Hello friends! I hope wherever you are you have everything you need and you are keeping healthy.
This past Saturday marked two weeks since I finished a book. I’ve been trying to read the same damn book for over two weeks. The book isn’t terribly long or even that bad. I’d like to blame it on limited time- but I don’t have all that much less time now than I did a few months ago.
I’m hoping it’s not really a reading slump but at the same time, I’m just not as excited about reading as I used to be. It could be that February was chock full of mediocre books. It could be that I’m feeling the pressure of getting through all ten ARCs I have due (although I should note, ten in a month is typically doable for me). It could be that my job is emotionally draining and I really just need to stock up on creative strategies for zombie killing now that all my paranoid
delusions fantasies are coming true:
Maybe it’s all of those things. Maybe it’s none of them.

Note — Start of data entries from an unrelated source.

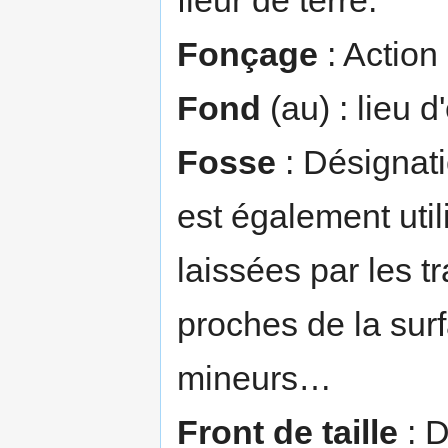
Fonçage
: Action
Fond
(au) : lieu d
Fosse
: Désignati
est également util
laissées par les t
proches de la sur
mineurs…
Front de taille
: D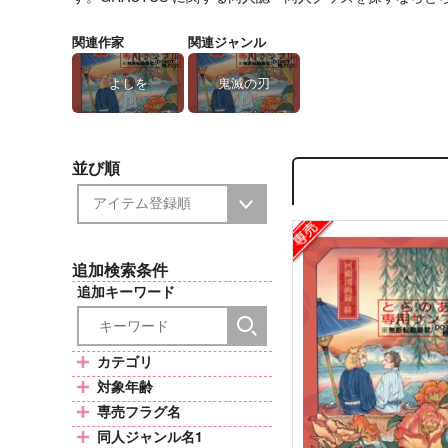
関連作家
関連ジャンル
よしを
鬼滅の刃
並び順
追加検索条件
追加キーワード
カテゴリ
対象年齢
専売フラグ名
同人ジャンル名1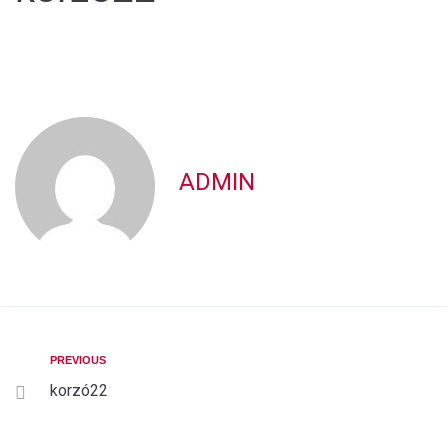
ADMIN
PREVIOUS
korzó22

Either way- I’m feeling frustrated (and perhaps a little disappointed) with myself. Am I just picking the wrong books? Will it even get better when I’m freed up to go back to mood and buddy reading? Complicating matters, I’m not enjoying books I had fully expected to love, and I’m questioning whether I even like the fantasy genre any more.

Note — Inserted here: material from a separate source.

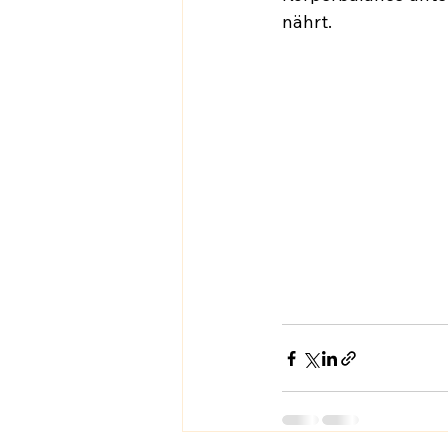
nährt.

It’s come to a point where I feel like so many of these books just sound the same: hero goes on epic quest, displaced princess saves the world, enemies to lovers romance! I feel like I’m missing out on the witty banter and exciting action scenes that once seemed to come to me so easily, Six of Crows, The Greatcoats, The Thief. In short, where have all my favorite books gone?
Maybe I’m so stressed out that I don’t feel like I have time to read complex world building and deep characters. I want all flash and no substance. Things I don’t have to think about.

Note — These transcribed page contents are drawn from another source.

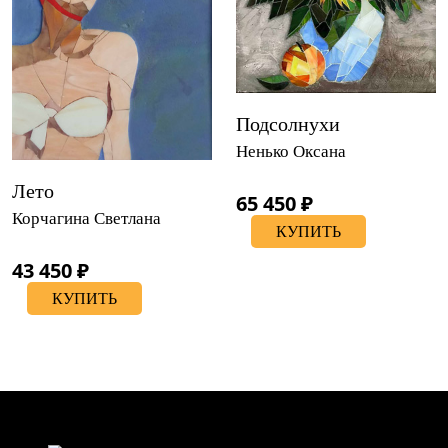
Подсолнухи
Ненько Оксана
Лето
65 450 ₽
Корчагина Светлана
КУПИТЬ
43 450 ₽
КУПИТЬ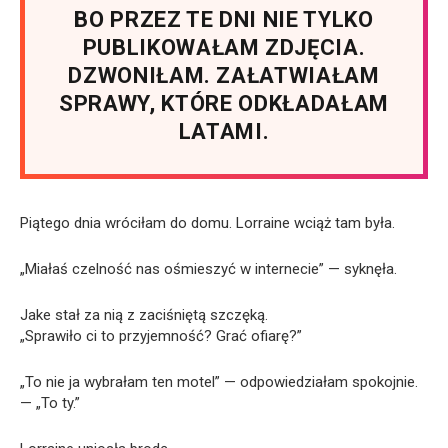
BO PRZEZ TE DNI NIE TYLKO
PUBLIKOWAŁAM ZDJĘCIA.
DZWONIŁAM. ZAŁATWIAŁAM
SPRAWY, KTÓRE ODKŁADAŁAM
LATAMI.
Piątego dnia wróciłam do domu. Lorraine wciąż tam była.
„Miałaś czelność nas ośmieszyć w internecie” — syknęła.
Jake stał za nią z zaciśniętą szczęką.
„Sprawiło ci to przyjemność? Grać ofiarę?”
„To nie ja wybrałam ten motel” — odpowiedziałam spokojnie.
— „To ty.”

Anyway. It’s enough to make me want to reread all my old favorites: The Last Kingdom and Under the Dome, Too Like the Lightning and maybe even an Anita Blake novel or three. Yes, this slump has reached vampire orgy levels of desperation.
What I came here to ask, is what are your methods for coping with reading slumps? Is it okay to put the ARCs aside for a week or two to get back in the groove? Do I reread an old favorite? Change up my genre?